Most people know these facts, but choose to ignore them for a variety of reasons, one of them being that “I only smoke occasionally when I’m out.”
It may be occasional now, but you’re still actively harming your body and putting your self at risk for nicotine addiction and more frequent smoking. It’s just not worth it.
6.) Trim your Waistline
A recent article from the Huffington Post stated that researchers from Brigham and Women’s Hospital found that people who have higher amounts of abdominal fat, versus other parts of the body, have higher risks of cancer and heart disease.
This is because higher levels of fat around the middle indicate more fat around the internal organs.
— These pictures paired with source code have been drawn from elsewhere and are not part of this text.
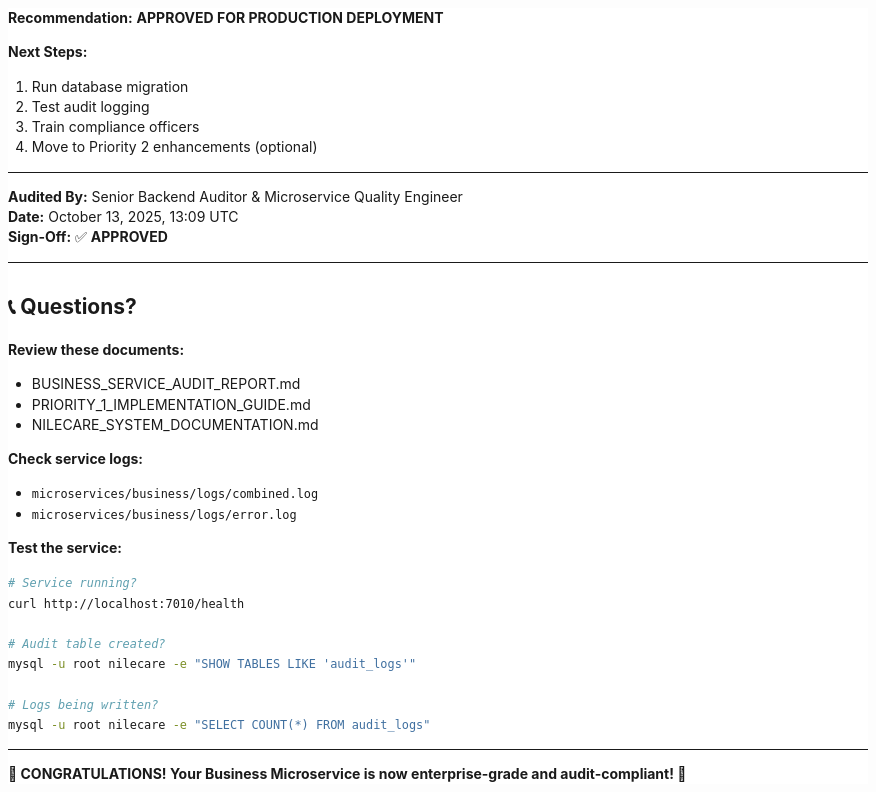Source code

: **Recommendation:** **APPROVED FOR PRODUCTION DEPLOYMENT**

**Next Steps:** 
1. Run database migration
2. Test audit logging
3. Train compliance officers
4. Move to Priority 2 enhancements (optional)

---

**Audited By:** Senior Backend Auditor & Microservice Quality Engineer  
**Date:** October 13, 2025, 13:09 UTC  
**Sign-Off:** ✅ **APPROVED**

---

## 📞 Questions?

**Review these documents:**
- BUSINESS_SERVICE_AUDIT_REPORT.md
- PRIORITY_1_IMPLEMENTATION_GUIDE.md
- NILECARE_SYSTEM_DOCUMENTATION.md

**Check service logs:**
- `microservices/business/logs/combined.log`
- `microservices/business/logs/error.log`

**Test the service:**
```bash
# Service running?
curl http://localhost:7010/health

# Audit table created?
mysql -u root nilecare -e "SHOW TABLES LIKE 'audit_logs'"

# Logs being written?
mysql -u root nilecare -e "SELECT COUNT(*) FROM audit_logs"
```

---

**🎊 CONGRATULATIONS! Your Business Microservice is now enterprise-grade and audit-compliant! 🎊**

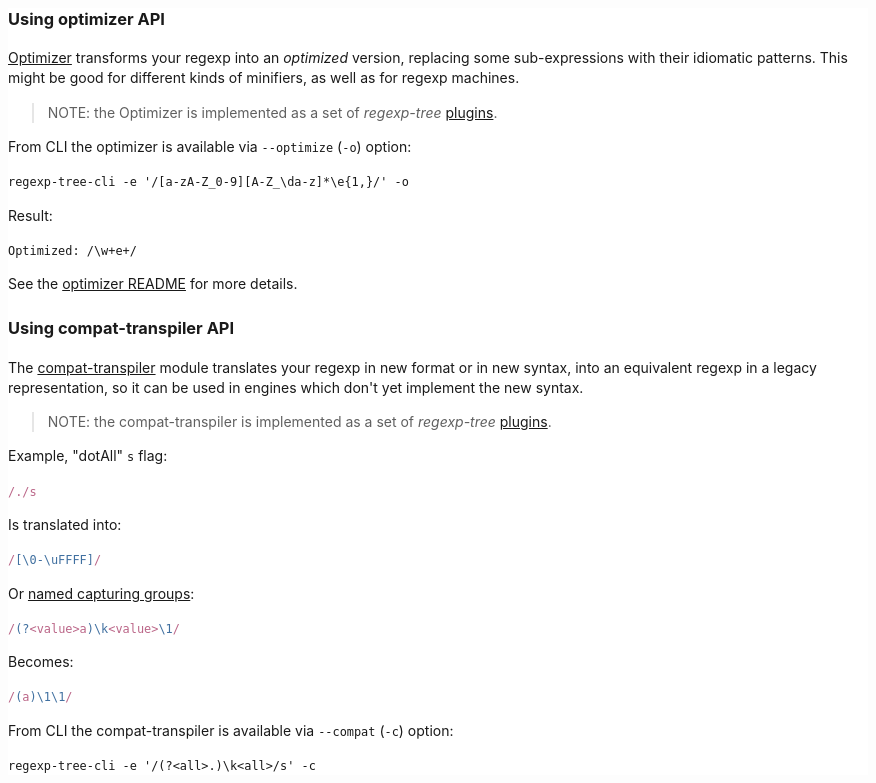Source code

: ### Using optimizer API

[Optimizer](https://github.com/DmitrySoshnikov/regexp-tree/tree/master/src/optimizer) transforms your regexp into an _optimized_ version, replacing some sub-expressions with their idiomatic patterns. This might be good for different kinds of minifiers, as well as for regexp machines.

> NOTE: the Optimizer is implemented as a set of _regexp-tree_ [plugins](#transform-plugins).

From CLI the optimizer is available via `--optimize` (`-o`) option:

```
regexp-tree-cli -e '/[a-zA-Z_0-9][A-Z_\da-z]*\e{1,}/' -o
```

Result:

```
Optimized: /\w+e+/
```

See the [optimizer README](https://github.com/DmitrySoshnikov/regexp-tree/tree/master/src/optimizer) for more details.

### Using compat-transpiler API

The [compat-transpiler](https://github.com/DmitrySoshnikov/regexp-tree/tree/master/src/compat-transpiler) module translates your regexp in new format or in new syntax, into an equivalent regexp in a legacy representation, so it can be used in engines which don't yet implement the new syntax.

> NOTE: the compat-transpiler is implemented as a set of _regexp-tree_ [plugins](#transform-plugins).

Example, "dotAll" `s` flag:


```js
/./s
```

Is translated into:

```js
/[\0-\uFFFF]/
```

Or [named capturing groups](#named-capturing-group):

```js
/(?<value>a)\k<value>\1/
```

Becomes:

```js
/(a)\1\1/
```

From CLI the compat-transpiler is available via `--compat` (`-c`) option:

```
regexp-tree-cli -e '/(?<all>.)\k<all>/s' -c
```
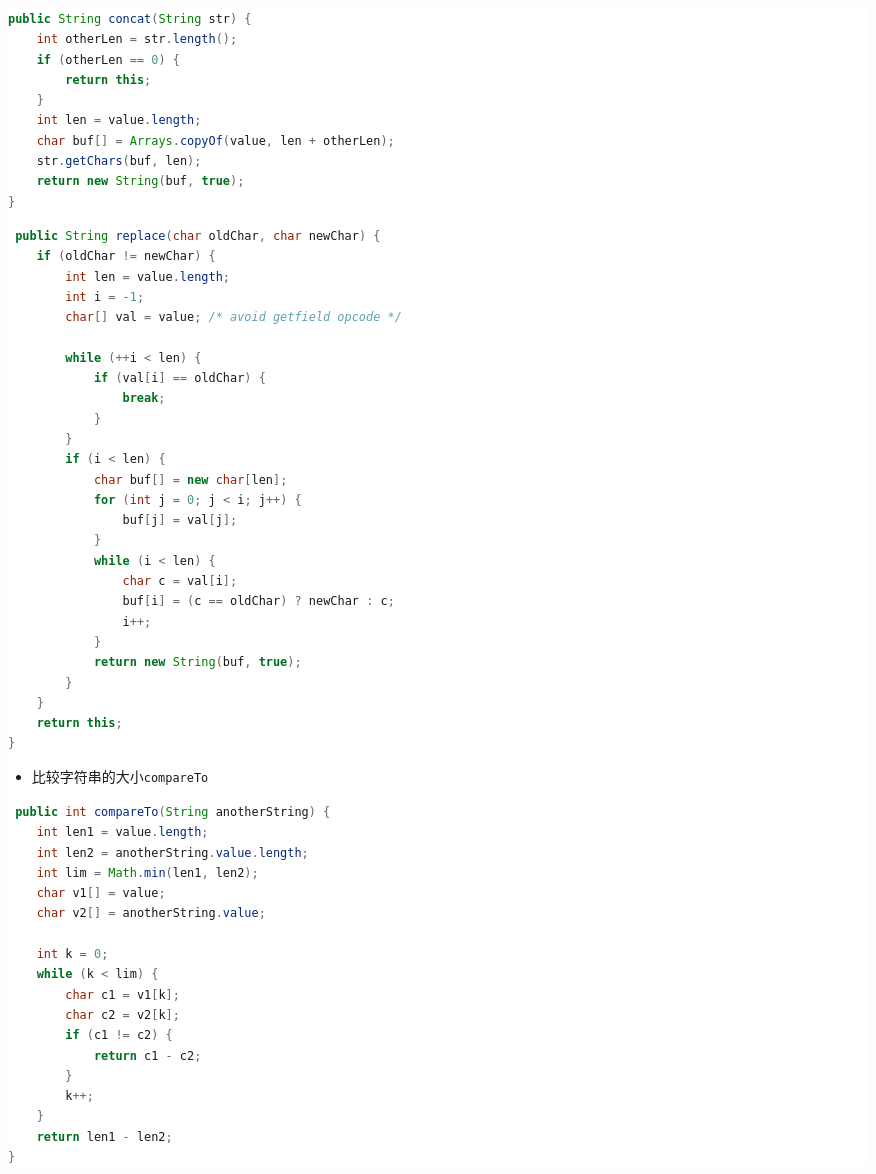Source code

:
 ```java
public String concat(String str) {
    int otherLen = str.length();
    if (otherLen == 0) {
        return this;
    }
    int len = value.length;
    char buf[] = Arrays.copyOf(value, len + otherLen);
    str.getChars(buf, len);
    return new String(buf, true);
}
```

```java
 public String replace(char oldChar, char newChar) {
    if (oldChar != newChar) {
        int len = value.length;
        int i = -1;
        char[] val = value; /* avoid getfield opcode */

        while (++i < len) {
            if (val[i] == oldChar) {
                break;
            }
        }
        if (i < len) {
            char buf[] = new char[len];
            for (int j = 0; j < i; j++) {
                buf[j] = val[j];
            }
            while (i < len) {
                char c = val[i];
                buf[i] = (c == oldChar) ? newChar : c;
                i++;
            }
            return new String(buf, true);
        }
    }
    return this;
}
```

* 比较字符串的大小`compareTo`

```java
 public int compareTo(String anotherString) {
    int len1 = value.length;
    int len2 = anotherString.value.length;
    int lim = Math.min(len1, len2);
    char v1[] = value;
    char v2[] = anotherString.value;

    int k = 0;
    while (k < lim) {
        char c1 = v1[k];
        char c2 = v2[k];
        if (c1 != c2) {
            return c1 - c2;
        }
        k++;
    }
    return len1 - len2;
}
```
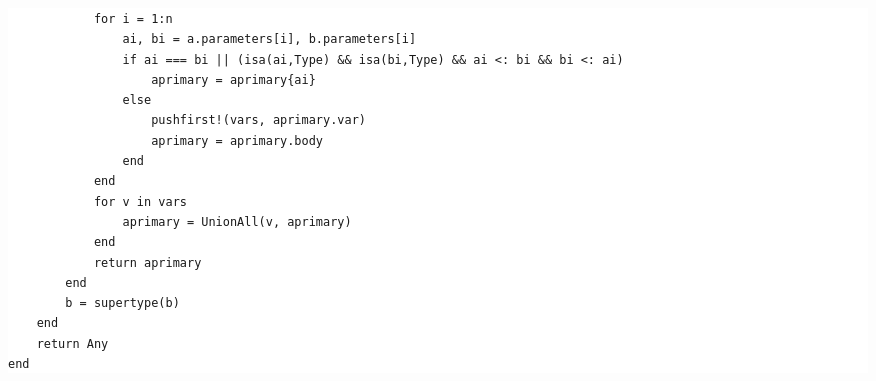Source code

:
 ```hulia
            for i = 1:n
                ai, bi = a.parameters[i], b.parameters[i]
                if ai === bi || (isa(ai,Type) && isa(bi,Type) && ai <: bi && bi <: ai)
                    aprimary = aprimary{ai}
                else
                    pushfirst!(vars, aprimary.var)
                    aprimary = aprimary.body
                end
            end
            for v in vars
                aprimary = UnionAll(v, aprimary)
            end
            return aprimary
        end
        b = supertype(b)
    end
    return Any
end

```

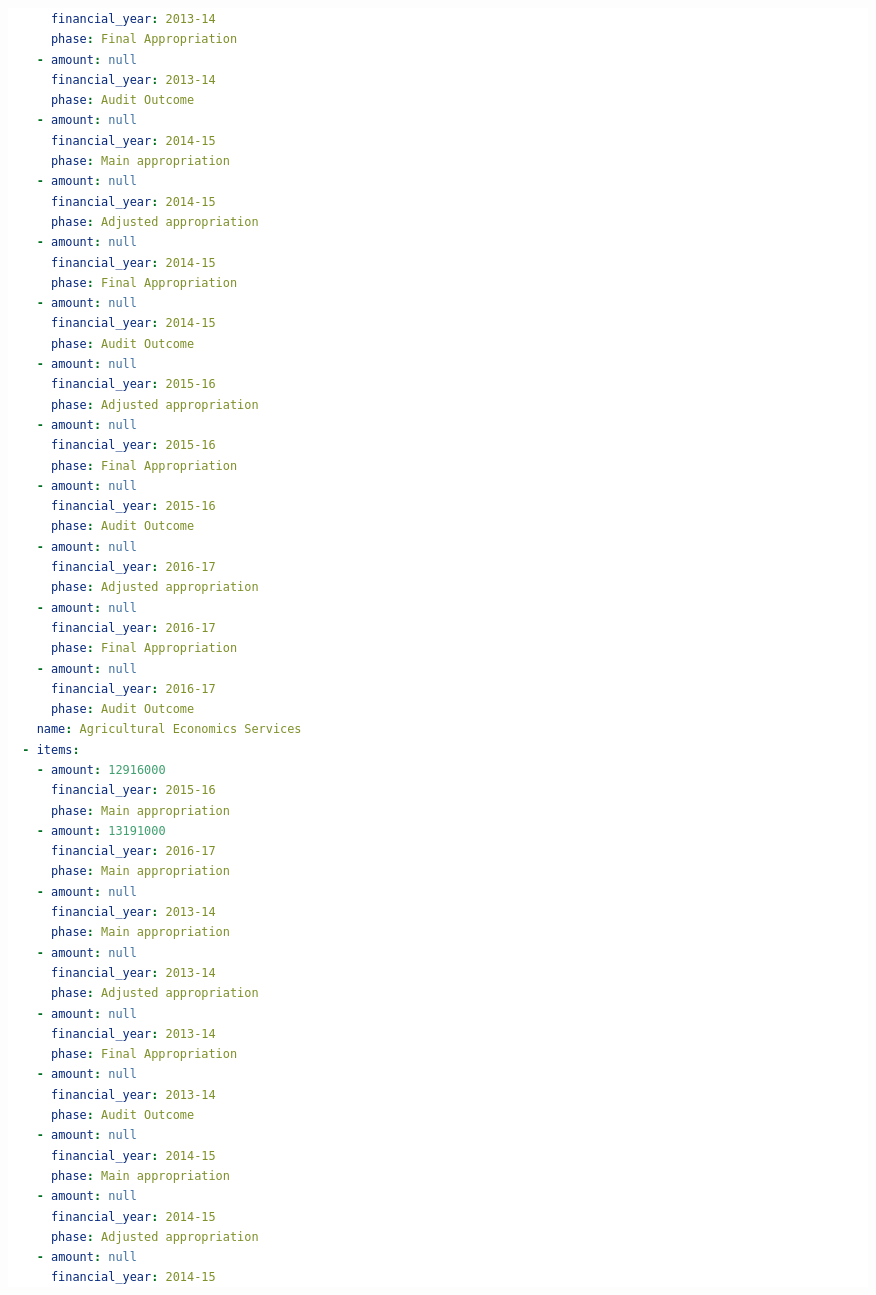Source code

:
 ```yaml
      financial_year: 2013-14
      phase: Final Appropriation
    - amount: null
      financial_year: 2013-14
      phase: Audit Outcome
    - amount: null
      financial_year: 2014-15
      phase: Main appropriation
    - amount: null
      financial_year: 2014-15
      phase: Adjusted appropriation
    - amount: null
      financial_year: 2014-15
      phase: Final Appropriation
    - amount: null
      financial_year: 2014-15
      phase: Audit Outcome
    - amount: null
      financial_year: 2015-16
      phase: Adjusted appropriation
    - amount: null
      financial_year: 2015-16
      phase: Final Appropriation
    - amount: null
      financial_year: 2015-16
      phase: Audit Outcome
    - amount: null
      financial_year: 2016-17
      phase: Adjusted appropriation
    - amount: null
      financial_year: 2016-17
      phase: Final Appropriation
    - amount: null
      financial_year: 2016-17
      phase: Audit Outcome
    name: Agricultural Economics Services
  - items:
    - amount: 12916000
      financial_year: 2015-16
      phase: Main appropriation
    - amount: 13191000
      financial_year: 2016-17
      phase: Main appropriation
    - amount: null
      financial_year: 2013-14
      phase: Main appropriation
    - amount: null
      financial_year: 2013-14
      phase: Adjusted appropriation
    - amount: null
      financial_year: 2013-14
      phase: Final Appropriation
    - amount: null
      financial_year: 2013-14
      phase: Audit Outcome
    - amount: null
      financial_year: 2014-15
      phase: Main appropriation
    - amount: null
      financial_year: 2014-15
      phase: Adjusted appropriation
    - amount: null
      financial_year: 2014-15
```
I doubt that getting rid of any lumps around the middle is something you’ll object to, but as we all know…it’s not easy to get a six-pack. The best part is, you don’t need to have washboard abs, you just need to reduce fat and in the process build up your abdominal musculature to create a strong and lean core. This can be done a variety of ways including HIIT, cycling, strength training, and some of these other cardio workouts. (link to other article about 5 Non-Treadmill Workout to Get Your Blood Pumping)
7.) Go to Your Doctor
Listen, I get not wanting to go to the doctor. I would actually think you’re a little weird if you enjoyed it, but it’s important to know about your baseline levels of health by getting a annual physical.
Knowing things like your blood pressure, for example, are important should you ever experience a problem where your doctor could benefit from knowing your normal levels. Without having a baseline, it may take much longer for a physician to figure out your problem and find a solution.
8.) Soak Up the Sun
While this may be difficult to do in the dead of winter, as soon as it starts warming up and we can expose our arms and legs to the open air, lay off the sunscreen for a bit.
Obviously if you’re sunbathing in the summer you’ll want to lather up, but for brief trips outside, don’t let SPF interfere with the Vitamin D boost you can get.
According to John Hopkins Medicine, “A growing number of studies point to vitamin D deficiency as a risk factor for heart attacks, congestive heart failure, peripheral arterial disease (PAD), strokes, and the conditions associated with cardiovascular disease, such as high blood pressure and diabetes.”
Needless to say, try to get out and soak up some rays when you can.